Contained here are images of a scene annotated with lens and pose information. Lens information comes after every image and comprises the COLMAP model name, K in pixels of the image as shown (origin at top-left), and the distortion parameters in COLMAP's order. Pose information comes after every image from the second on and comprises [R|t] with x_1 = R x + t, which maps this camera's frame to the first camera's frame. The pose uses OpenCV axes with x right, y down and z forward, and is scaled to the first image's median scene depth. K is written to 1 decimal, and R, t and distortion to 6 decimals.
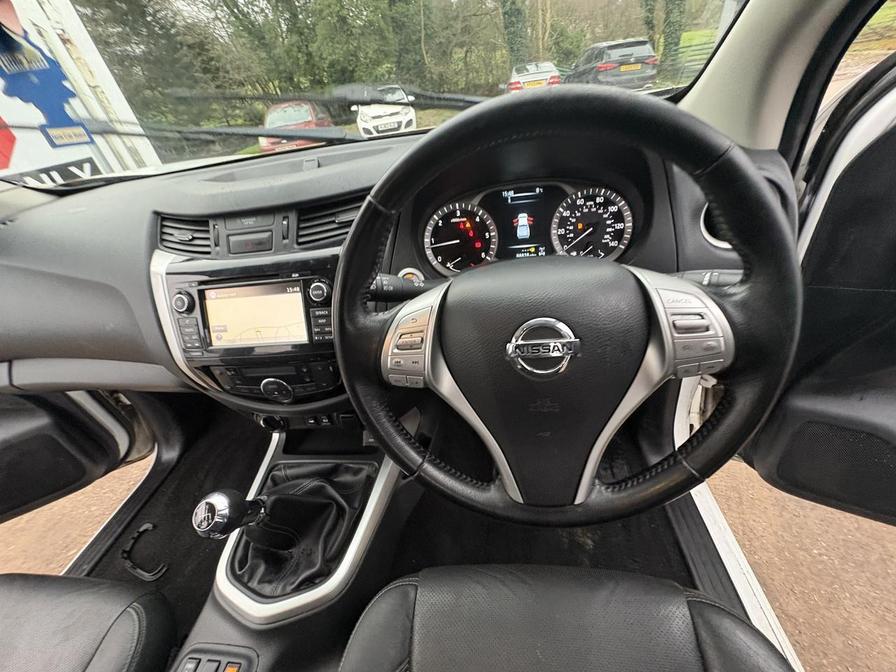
lens RADIAL K [[358.2, 0, 451.4], [0, 358.2, 340.2], [0, 0, 1]] dist [-0.000636, 0.000294]
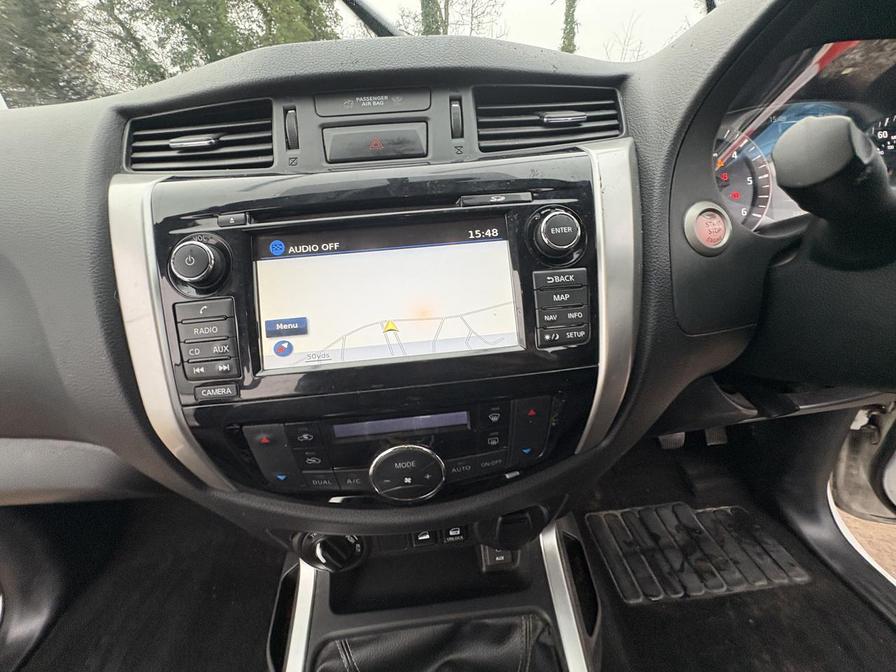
lens RADIAL K [[358.2, 0, 449.8], [0, 358.2, 338.3], [0, 0, 1]] dist [-0.000636, 0.000294]
pose [[0.980970, -0.011880, 0.193795, -0.546309], [0.050184, 0.979723, -0.193968, 0.070193], [-0.187561, 0.200002, 0.961676, 0.571279]]
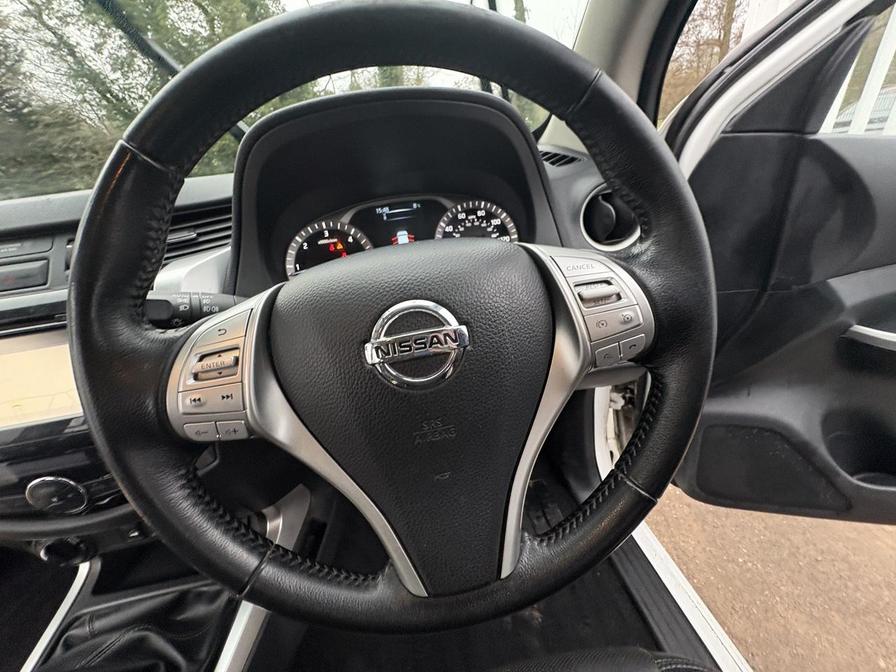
lens RADIAL K [[358.2, 0, 451.2], [0, 358.2, 337.2], [0, 0, 1]] dist [-0.000636, 0.000294]
pose [[0.967538, -0.093151, 0.234931, 0.084496], [0.135138, 0.976226, -0.169474, 0.070912], [-0.213559, 0.195720, 0.957124, 0.175755]]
· · · · ·
Set the pictures aside and transcribe the data above exactly.

Contained here are images of a scene annotated with lens and pose information. Lens information comes after every image and comprises the COLMAP model name, K in pixels of the image as shown (origin at top-left), and the distortion parameters in COLMAP's order. Pose information comes after every image from the second on and comprises [R|t] with x_1 = R x + t, which maps this camera's frame to the first camera's frame. The pose uses OpenCV axes with x right, y down and z forward, and is scaled to the first image's median scene depth. K is written to 1 decimal, and R, t and distortion to 6 decimals.
lens RADIAL K [[358.2, 0, 451.4], [0, 358.2, 340.2], [0, 0, 1]] dist [-0.000636, 0.000294]
lens RADIAL K [[358.2, 0, 449.8], [0, 358.2, 338.3], [0, 0, 1]] dist [-0.000636, 0.000294]
pose [[0.980970, -0.011880, 0.193795, -0.546309], [0.050184, 0.979723, -0.193968, 0.070193], [-0.187561, 0.200002, 0.961676, 0.571279]]
lens RADIAL K [[358.2, 0, 451.2], [0, 358.2, 337.2], [0, 0, 1]] dist [-0.000636, 0.000294]
pose [[0.967538, -0.093151, 0.234931, 0.084496], [0.135138, 0.976226, -0.169474, 0.070912], [-0.213559, 0.195720, 0.957124, 0.175755]]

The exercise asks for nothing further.